Loser Communities Giving Up On Their Public Golf Courses! Shame on Them!
It's is a tragedy. Even if you don't play golf your community need its pride. I mean, you never use the library but you're not trying to close it, right?
Municipalities all around the USA that once bragged about their beautiful public golf courses are giving up on them. Follow this link, 'municipally owned golf course closings' and you'll see endless stories about LOSER cities closing their muni-golf courses.
I reviewed one 'muni' that was on the chopping block because it was losing $140,000 a year. Sure play had slipped in recent years, but there were still thousands of citizens playing the golf course. Nevermind the city parks, libraries, and other community services that also cost the taxpayers money - they single out the golf course. In the case of this particular city, the golf course losses amounted to 2 cents a day per person in the 24,000 population of this particular city.
So why do local politicians pick on the municipal golf course? Of course, an apparent decline in participation in golf has been in the news in recent years so municipal golf courses are an easy target for politicians. In fact, I read a comment by a city manager stating that golf is dying!
I cite one example of a municipal golf course that is thriving, Village Links of Glen Ellyn, located just west of Chicago.
Village Links thrives because it truly caters to its citizens. It's a terrific 27-hole golf course with an excellent practice range and a sporty bar and restaurant. However, it's the way it's managed that makes it so positive.
Village Links of Glen Ellyn contributes to the area golf economy because it has an aggressive teaching and learning program for new golfers. Every day all summer long they have a professional staff busy teaching men, women and children how to play golf. They don't integrate the 27-holes either. Instead they offer a 9-hole or an 18-hole round of golf. The 9-hole course is the busiest 'niner' I've ever seen. And guess what: All the surrounding privately-owned golf courses are thriving! Meanwhile, the Village of Glen Ellyn proudly boasts that the taxpayers have never been asked for a dime to support the 40+-year old golf course.
I CALL THE COMMUNITIES THAT CLOSE THEIR MUNIS LOSERS BECAUSE THEY ARE!
A golf course is from 100 to 200-acres of beautiful open greenspace. They are not only enjoyed by thousands of people - who still pay to play I might add - but golf courses are habitat for many desirable birds and animals. I look over the 10th tee at Isla Del Sol Golf Club in St. Petersburg, Florida and can hear and count endless kinds of birds that thrive around this golf course. In fact, every day I watch the once threatened Ospreys dive for fish in the golf course water hazards.
THEN THE PRIVATE SECTOR CRIES, "FOWL!" BECAUSE THEY HAVE TO COMPETE WITH THE MUNI GOLF COURSE
I won't name it but there's a city right now being told by the ownership of a competing golf course to close the city-owned golf course. Instead of sitting down with the city and coming up with a symbiotic business model that feeds both interests they go to war.
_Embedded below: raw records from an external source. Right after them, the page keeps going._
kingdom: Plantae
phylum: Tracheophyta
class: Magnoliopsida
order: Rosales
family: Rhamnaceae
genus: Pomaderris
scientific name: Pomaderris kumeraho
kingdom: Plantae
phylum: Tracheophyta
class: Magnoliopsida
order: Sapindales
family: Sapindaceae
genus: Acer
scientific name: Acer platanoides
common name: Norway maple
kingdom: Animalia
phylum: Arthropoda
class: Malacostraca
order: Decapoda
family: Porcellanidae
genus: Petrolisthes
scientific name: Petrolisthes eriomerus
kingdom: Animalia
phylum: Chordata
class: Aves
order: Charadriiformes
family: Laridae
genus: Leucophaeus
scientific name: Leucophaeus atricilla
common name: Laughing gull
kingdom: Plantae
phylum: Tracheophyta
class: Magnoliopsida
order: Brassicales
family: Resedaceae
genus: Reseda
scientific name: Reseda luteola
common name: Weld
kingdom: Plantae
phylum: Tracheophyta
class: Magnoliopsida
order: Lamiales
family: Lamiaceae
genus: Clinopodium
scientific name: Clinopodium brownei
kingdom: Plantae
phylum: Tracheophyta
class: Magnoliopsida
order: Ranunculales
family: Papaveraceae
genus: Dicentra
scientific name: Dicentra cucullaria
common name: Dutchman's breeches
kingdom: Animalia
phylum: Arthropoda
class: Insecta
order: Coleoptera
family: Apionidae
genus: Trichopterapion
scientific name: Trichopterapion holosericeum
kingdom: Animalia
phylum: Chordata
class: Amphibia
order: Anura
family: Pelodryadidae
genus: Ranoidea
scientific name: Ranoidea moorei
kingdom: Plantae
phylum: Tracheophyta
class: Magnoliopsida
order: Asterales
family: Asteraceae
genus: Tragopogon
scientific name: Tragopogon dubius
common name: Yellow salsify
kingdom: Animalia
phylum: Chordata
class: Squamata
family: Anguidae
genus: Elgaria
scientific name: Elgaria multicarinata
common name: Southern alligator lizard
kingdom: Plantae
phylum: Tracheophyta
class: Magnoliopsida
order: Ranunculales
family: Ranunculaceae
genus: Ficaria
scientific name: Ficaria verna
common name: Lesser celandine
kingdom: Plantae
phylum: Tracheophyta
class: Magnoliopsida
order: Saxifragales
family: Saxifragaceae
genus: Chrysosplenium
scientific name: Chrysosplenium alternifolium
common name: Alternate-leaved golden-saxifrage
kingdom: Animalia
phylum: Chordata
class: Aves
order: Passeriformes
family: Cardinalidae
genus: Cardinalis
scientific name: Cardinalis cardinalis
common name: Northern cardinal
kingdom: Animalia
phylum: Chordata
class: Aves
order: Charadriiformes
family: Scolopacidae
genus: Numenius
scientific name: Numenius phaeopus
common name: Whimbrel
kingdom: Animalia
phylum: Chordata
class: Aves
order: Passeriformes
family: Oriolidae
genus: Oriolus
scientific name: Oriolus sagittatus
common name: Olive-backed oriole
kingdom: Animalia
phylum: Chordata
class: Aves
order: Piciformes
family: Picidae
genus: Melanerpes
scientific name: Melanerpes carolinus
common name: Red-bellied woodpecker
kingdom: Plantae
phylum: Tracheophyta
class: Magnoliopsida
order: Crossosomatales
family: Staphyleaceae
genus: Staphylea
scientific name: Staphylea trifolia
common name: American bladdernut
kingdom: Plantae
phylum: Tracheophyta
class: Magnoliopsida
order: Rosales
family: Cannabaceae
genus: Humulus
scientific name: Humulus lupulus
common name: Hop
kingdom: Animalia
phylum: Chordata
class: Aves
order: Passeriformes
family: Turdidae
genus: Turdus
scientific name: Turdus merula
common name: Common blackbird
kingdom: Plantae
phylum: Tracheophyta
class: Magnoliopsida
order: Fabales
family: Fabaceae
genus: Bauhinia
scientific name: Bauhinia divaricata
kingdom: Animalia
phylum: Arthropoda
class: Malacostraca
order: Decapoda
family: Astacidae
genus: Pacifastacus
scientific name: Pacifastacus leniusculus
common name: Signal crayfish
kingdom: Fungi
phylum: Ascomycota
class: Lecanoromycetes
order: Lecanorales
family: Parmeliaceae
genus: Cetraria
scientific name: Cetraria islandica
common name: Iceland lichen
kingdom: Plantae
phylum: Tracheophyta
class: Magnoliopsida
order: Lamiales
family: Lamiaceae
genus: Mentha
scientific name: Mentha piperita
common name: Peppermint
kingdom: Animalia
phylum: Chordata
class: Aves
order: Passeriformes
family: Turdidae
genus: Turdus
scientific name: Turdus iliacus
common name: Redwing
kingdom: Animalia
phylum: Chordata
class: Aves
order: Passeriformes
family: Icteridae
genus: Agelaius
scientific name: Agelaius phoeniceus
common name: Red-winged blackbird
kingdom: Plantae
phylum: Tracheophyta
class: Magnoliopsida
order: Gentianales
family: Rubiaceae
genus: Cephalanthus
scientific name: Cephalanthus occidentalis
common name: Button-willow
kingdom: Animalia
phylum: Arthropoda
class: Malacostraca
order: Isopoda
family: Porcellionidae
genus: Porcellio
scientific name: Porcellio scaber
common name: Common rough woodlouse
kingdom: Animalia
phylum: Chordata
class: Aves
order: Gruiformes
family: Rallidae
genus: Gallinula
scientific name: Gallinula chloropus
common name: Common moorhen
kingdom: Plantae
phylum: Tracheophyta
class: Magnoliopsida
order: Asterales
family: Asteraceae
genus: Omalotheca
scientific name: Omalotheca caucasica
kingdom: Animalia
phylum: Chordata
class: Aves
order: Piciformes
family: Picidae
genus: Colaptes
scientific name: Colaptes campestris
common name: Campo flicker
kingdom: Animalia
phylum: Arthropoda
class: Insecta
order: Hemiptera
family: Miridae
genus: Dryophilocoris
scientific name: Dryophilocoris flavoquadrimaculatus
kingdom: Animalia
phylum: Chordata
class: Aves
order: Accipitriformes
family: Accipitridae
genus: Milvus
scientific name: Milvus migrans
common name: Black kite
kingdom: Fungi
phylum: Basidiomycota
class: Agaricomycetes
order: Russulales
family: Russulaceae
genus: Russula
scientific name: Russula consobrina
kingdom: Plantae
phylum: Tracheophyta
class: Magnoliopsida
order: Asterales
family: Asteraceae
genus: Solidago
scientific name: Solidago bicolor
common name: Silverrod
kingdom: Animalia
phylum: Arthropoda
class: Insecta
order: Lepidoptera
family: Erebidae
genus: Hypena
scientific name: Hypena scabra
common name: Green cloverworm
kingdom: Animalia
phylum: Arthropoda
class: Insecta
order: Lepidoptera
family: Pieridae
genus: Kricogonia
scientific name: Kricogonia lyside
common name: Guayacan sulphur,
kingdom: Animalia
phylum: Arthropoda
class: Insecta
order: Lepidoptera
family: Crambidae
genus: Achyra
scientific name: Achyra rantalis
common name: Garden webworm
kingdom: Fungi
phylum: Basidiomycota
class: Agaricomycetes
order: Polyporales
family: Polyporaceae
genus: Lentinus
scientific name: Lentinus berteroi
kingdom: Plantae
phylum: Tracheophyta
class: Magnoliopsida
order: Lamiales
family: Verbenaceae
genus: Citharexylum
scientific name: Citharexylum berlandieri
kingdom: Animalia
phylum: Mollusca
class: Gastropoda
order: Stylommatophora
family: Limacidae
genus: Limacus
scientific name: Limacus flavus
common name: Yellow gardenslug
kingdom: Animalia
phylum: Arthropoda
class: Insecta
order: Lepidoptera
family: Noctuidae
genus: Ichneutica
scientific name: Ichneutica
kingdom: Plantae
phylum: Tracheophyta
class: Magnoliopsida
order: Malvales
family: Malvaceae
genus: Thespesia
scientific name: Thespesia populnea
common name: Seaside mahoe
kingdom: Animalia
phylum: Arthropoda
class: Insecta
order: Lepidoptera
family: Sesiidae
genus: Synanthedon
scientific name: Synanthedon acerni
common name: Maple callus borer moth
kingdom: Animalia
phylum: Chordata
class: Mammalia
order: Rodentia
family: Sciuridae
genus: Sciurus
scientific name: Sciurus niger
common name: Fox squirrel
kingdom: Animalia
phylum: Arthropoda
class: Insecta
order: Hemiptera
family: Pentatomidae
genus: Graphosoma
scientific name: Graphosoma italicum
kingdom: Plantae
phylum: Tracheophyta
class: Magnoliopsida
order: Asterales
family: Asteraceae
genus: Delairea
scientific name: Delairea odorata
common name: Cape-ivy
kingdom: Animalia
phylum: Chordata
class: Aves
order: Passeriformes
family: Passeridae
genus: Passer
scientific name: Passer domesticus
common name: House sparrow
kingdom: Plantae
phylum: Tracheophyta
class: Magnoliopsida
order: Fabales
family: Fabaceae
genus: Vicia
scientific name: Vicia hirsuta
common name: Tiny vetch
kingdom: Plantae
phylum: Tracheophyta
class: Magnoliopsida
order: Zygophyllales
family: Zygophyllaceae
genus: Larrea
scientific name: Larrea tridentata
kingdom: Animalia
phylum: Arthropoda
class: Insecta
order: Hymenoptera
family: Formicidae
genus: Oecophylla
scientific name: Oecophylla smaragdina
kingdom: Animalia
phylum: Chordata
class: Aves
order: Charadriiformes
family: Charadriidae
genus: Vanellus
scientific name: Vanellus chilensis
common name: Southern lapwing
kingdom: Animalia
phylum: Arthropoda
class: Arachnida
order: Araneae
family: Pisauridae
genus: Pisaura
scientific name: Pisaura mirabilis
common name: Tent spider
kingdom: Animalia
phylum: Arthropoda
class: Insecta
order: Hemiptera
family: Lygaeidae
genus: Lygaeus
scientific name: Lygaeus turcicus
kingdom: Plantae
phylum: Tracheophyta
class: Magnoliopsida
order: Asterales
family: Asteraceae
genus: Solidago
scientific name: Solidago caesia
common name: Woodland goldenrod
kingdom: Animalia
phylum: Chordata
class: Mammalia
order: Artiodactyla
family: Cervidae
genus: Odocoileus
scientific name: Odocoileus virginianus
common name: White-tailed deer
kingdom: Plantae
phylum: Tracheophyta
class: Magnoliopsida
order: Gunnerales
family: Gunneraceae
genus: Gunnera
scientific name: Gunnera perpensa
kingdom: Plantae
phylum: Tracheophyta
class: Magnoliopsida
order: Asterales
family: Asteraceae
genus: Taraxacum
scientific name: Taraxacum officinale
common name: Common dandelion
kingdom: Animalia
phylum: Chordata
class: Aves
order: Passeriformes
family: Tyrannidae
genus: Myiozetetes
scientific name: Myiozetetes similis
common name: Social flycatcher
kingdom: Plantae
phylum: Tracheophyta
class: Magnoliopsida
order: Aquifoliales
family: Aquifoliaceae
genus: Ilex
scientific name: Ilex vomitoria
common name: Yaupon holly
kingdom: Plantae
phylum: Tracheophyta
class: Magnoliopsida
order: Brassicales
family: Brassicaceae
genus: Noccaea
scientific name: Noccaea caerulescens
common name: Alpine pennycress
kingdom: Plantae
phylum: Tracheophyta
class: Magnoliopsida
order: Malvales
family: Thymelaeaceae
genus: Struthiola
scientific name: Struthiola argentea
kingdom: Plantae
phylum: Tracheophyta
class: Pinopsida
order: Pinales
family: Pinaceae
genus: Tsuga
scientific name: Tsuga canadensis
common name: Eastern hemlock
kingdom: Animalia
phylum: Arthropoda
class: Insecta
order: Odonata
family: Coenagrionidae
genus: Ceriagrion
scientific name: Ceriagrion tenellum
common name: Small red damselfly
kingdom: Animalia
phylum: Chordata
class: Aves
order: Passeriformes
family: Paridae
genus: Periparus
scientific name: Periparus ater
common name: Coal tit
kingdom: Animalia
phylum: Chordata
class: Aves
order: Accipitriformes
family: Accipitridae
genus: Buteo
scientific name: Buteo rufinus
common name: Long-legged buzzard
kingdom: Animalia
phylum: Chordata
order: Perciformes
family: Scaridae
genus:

Wait a minute! If the private sector had its way they'd close Village Links! Meanwhile, not one private sector golf course in 1,000 lifts a finger to start new golfers. I say it again that golf's so-called powers - NGF, USGA, PGA, NGCOA do almost nothing - zero, zilch, notta- to create new golfers. I'm saying that loser cities should learn to manage their golf courses in the same fashion as Village Links. If they did, everyone will be happy.
LOSER LOSER LOSER!
A community that owns and operates a golf course proudly is showing the world that their town is a great place to live. Like the public parks, swimming pools, skate board parks, hockey rinks, baseball diamonds, tennis courts, libraries, public transportation systems, emergency systems, etc., etc. the golf course is a part of what makes a complete community. Loser cities close their public golf courses. Loser cities have no library, no museums, and no parks. I mean, after they close the golf course what goes next?
Who wants to live in a community that has nothing?